I've been using Samtools/BCFtools to identify SNPs in bacterial genomes mapped to a reference. For some uses, that's enough, but for others I want to know the evidence that a variant does NOT exist - and the lack of SNP is not (for example) due to poor data in that region.
I've searched for ways of generating data for all positions, and found (a) that no-one seems to discuss this, and (b) that removing all of the three '-cgv' options when running BCFtools works - and furthermore removing '-e' option gives a slightly different output. But these still aren't ideal - they don't for example call the bases properly, or give a quality score that they are non-variant.
So what I see is eg:
Normal output: (shows a SNP)
strain1234 1834177 . A C 180 . DP=51;VDB=0.0280;AF1=1;AC1=2;DP4=0,0,29,19;MQ=58;FQ=-168 GT:PL:DP:GQ 1/1:213,141,0:48:99
cvg parameters removed: (shows a non-SNP, and the above SNP)

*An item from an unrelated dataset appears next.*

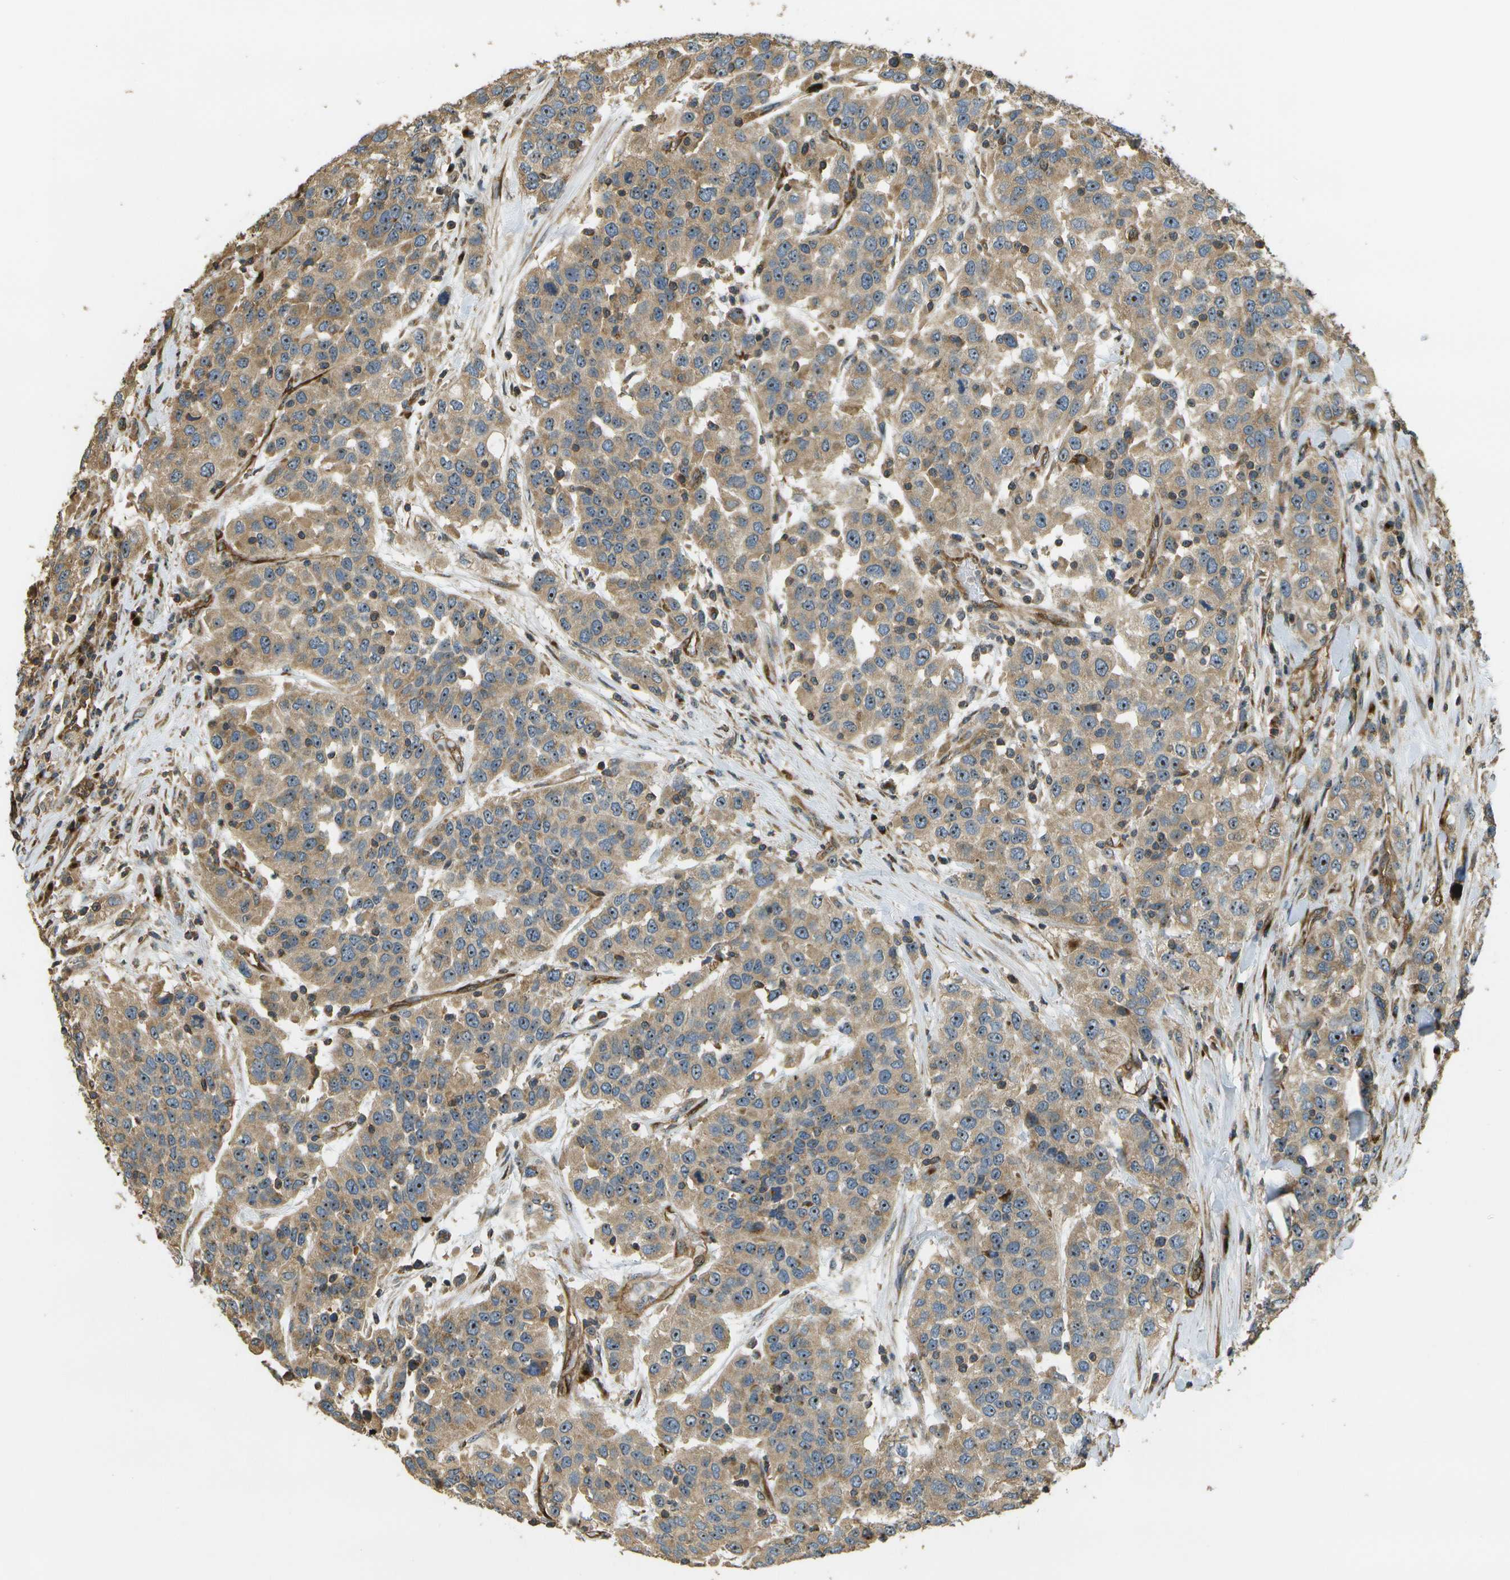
{"staining": {"intensity": "moderate", "quantity": ">75%", "location": "cytoplasmic/membranous,nuclear"}, "tissue": "urothelial cancer", "cell_type": "Tumor cells", "image_type": "cancer", "snomed": [{"axis": "morphology", "description": "Urothelial carcinoma, High grade"}, {"axis": "topography", "description": "Urinary bladder"}], "caption": "This micrograph displays IHC staining of human urothelial cancer, with medium moderate cytoplasmic/membranous and nuclear staining in about >75% of tumor cells.", "gene": "LRP12", "patient": {"sex": "female", "age": 80}}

strain1234 1377185 . C X 0 . DP=65;AF1=0 PL:DP 0,196,255:65
strain1234 1834177 . A C,G,X 0 . DP=51;VDB=0.0280;AF1=1 PL:DP 213,141,0,216,128,213,213,141,216,213:48
cvge parameters removed: (shows a non-SNP, and the above SNP)

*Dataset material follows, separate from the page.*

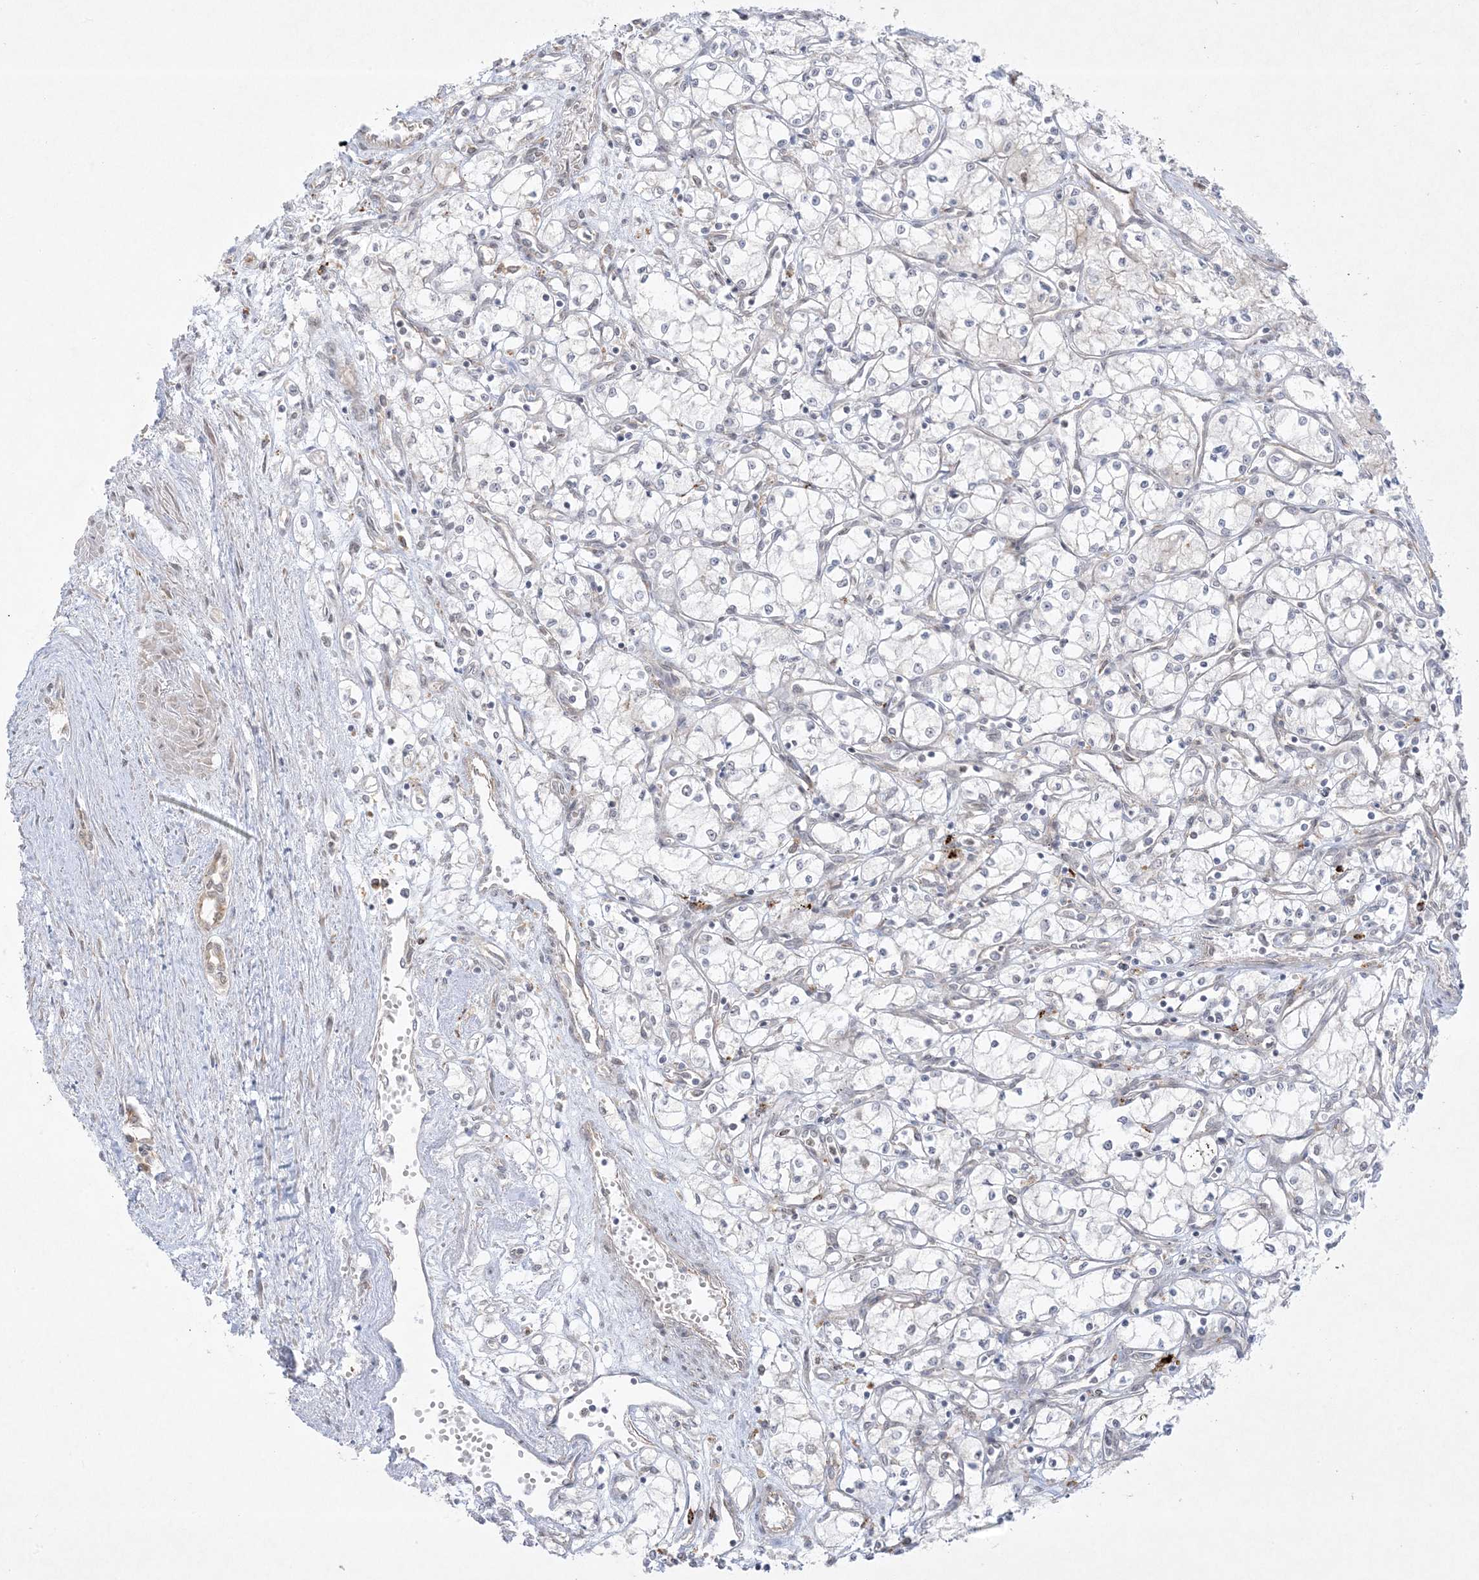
{"staining": {"intensity": "negative", "quantity": "none", "location": "none"}, "tissue": "renal cancer", "cell_type": "Tumor cells", "image_type": "cancer", "snomed": [{"axis": "morphology", "description": "Adenocarcinoma, NOS"}, {"axis": "topography", "description": "Kidney"}], "caption": "A high-resolution photomicrograph shows immunohistochemistry (IHC) staining of renal adenocarcinoma, which demonstrates no significant positivity in tumor cells.", "gene": "PTK6", "patient": {"sex": "male", "age": 59}}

strain1234 1377185 . C X 0 . DP=65;I16=33,32,0,0,1505,36349,0,0,3659,216179,0,0,1451,34591,0,0 PL:DP 0,196,255:65
strain1234 1834177 . A C,G,X 0 . DP=51;I16=0,0,29,19,0,0,864,17124,0,0,2774,162396,0,0,971,22103;VDB=0.0280 PL:DP 213,141,0,216,128,213,213,141,216,213:48
I wondered if anyone had ideas on this?
That's a nice compromise, simply outputting depth and placement information for the reference allele.
The problem I always had when confronting this was that, when including indels, there are a huge number of possible alleles per position.